Manger explained that Capitol Police have been working on these areas over the last six months but there is still a lot that needs to be done. He hopes to tackle staffing levels and equipment needs, calling those issues "very fixable problems." 

In April 2021, the U.S. Capitol Police union leader warned of a mass exodus and called on Congress to increase security recommendations. The head of the union said the department is struggling to meet mission requirements with, at the time, more than 230 unfilled positions and said around 500 officers are eligible to retire in 3 to 5 years. 

"Look, I may be naive but I think we can make a compelling case and Congress will listen to it, said Manger. "These men and women risk their lives to protect the Capitol." 

RELATED: US Capitol Police union leader warns hundreds of officers could leave department following deadly attack

Manger explained that he doesn't plan to ask for the world of Congress but he will make very specific requests. 

"I have to have faith that they'll come through," he said. 

However, if Congress isn't able to fulfill what Capitol Police need, Manger said he will do everything he can to make sure the level of services will not be impacted. 

"We will put together a plan to make sure we won't miss a step," he said. "This is not my first rodeo and I will give it my very best effort to maintain what we need to do our jobs." 

Manger has been a police officer for over 40 years and comes to the job with more than two decades of experience as a chief of police. He said he has a lot of experience running a police agency and dealing with issues of morale. 

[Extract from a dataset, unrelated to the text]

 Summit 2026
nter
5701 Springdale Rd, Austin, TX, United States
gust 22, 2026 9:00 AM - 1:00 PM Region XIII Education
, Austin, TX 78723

He plans to work to inspire his team in order to accomplish good things. 

"This is a team effort, if I'm the only one making decisions, it ain't going to work," he explained.

Coming from the area, Manger said he has a lot of relationships with every chief in the beltway. He intends to do everything he can to make sure all departments are working together. 

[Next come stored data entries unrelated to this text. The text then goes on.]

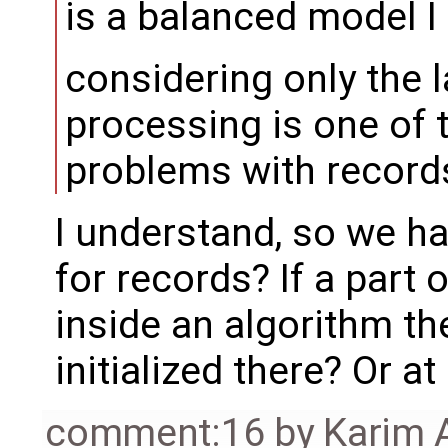
is a balanced model I 
considering only the l
processing is one of
problems with records
I understand, so we h
for records? If a part
inside an algorithm t
initialized there? Or at
comment:16
by
Karim 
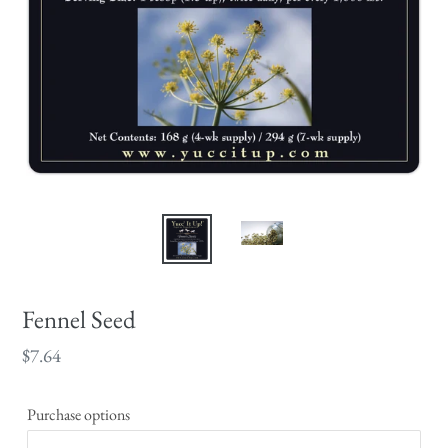
Fennel Seed
Regular
$7.64
price
Purchase options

RELATED: New chief selected for Capitol Police, board announces

Capitol police officers will testify in front of Congress Tuesday, a move Manger fully supports. 

"My cops, every one of them, deserves to have their story told," he said. "Their voices need to be heard." 

Manger said he may not agree with everything his officers may say but he fully supports their right to say it. 

When it comes to success in the role, ultimately, Manger believes Capitol Police are better prepared today to handle big protests and challenges than the agency was six months ago but he expects people may not believe it until they see their officers face another test. 

"I think when folks see how we respond to those challenges, the public, hopefully, will say, 'gee they did better' and maybe that will be the only way to measure this," Manger said.